The last three years have been the most satisfying for me, personally – watching the growing dissemination of biofortified crops, determining how best to secure rapid adoption by farmers and consumers. Biofortifed crops have been publicly released in almost 30 countries and are in field testing in more than 40 countries.  More than two million farm households in Africa, Asia, and Latin America have been reached with biofortified seeds directly though HarvestPlus-funded activities.  Other groups, notably the International Potato Center (CIP) and collaborators in disseminating orange sweetpotato, also have been successful in promoting biofortified staple food crops.

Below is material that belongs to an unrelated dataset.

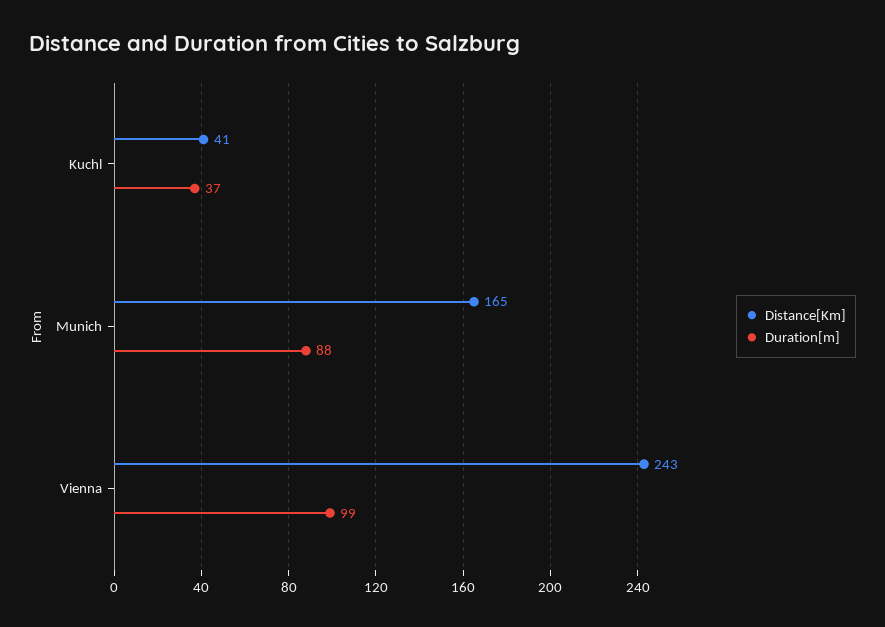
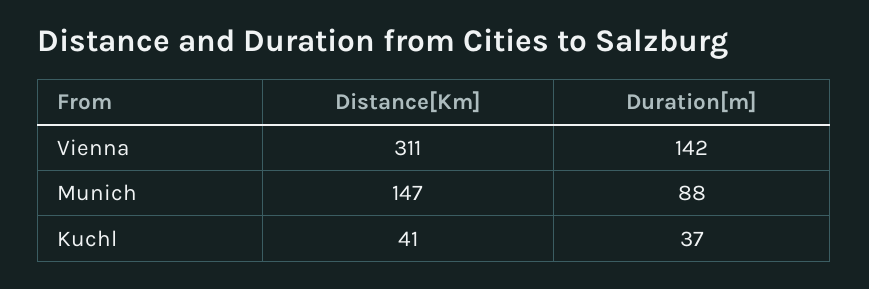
Distance[Km], Munich: 165 -> 147
Distance[Km], Vienna: 243 -> 311
Duration[m], Vienna: 99 -> 142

Biofortification is but one of many agricultural innovations that can and should be implemented if agriculture is to fulfill one of its primary objectives –to provide the minerals and vitamins and other compounds essential for healthy and productive lives. The ultimate goal is for agriculture to provide adequate dietary quality for all.  In the meantime, supplementation, food fortification, biofortification, nutrition education, and other cost-effective nutrition interventions all will have an important role to play in helping alleviate the unnecessary suffering caused by undernutrition.

References

Bouis, H. and L. Haddad.  1990.  Agricultural commercialization, nutrition, and the rural poor: A study of Philippine farm households. Boulder, Colorado: Lynne Rienner Publishers.

Bouis, H., and L. Haddad.  1992.   Are estimates of calorie-income elasticities too high?: A recalibration of the plausible range. Journal of Development Economics 39 (2): 333-364.

Bouis, H., L. Haddad, and E. Kennedy.  1992.  Does it matter how we survey demand for food?: Evidence from Kenya and the Philippines. Food Policy 17 (6): 349-360.

Bouis, H.  1994. The effect of income on demand for food in poor countries: Are our food consumption databases giving us reliable estimates? Journal of Development Economics 44 (1): 199-226.

Subramanian, S and A. Deaton.  1996. The Demand for Food and Calories, Journal of Political Economy, 104 (1): 133-162.

Graham, R., R. Welch et al.  2007. Nutritious Subsistence Food Systems, Advances in Agronomy, 92: 1-74.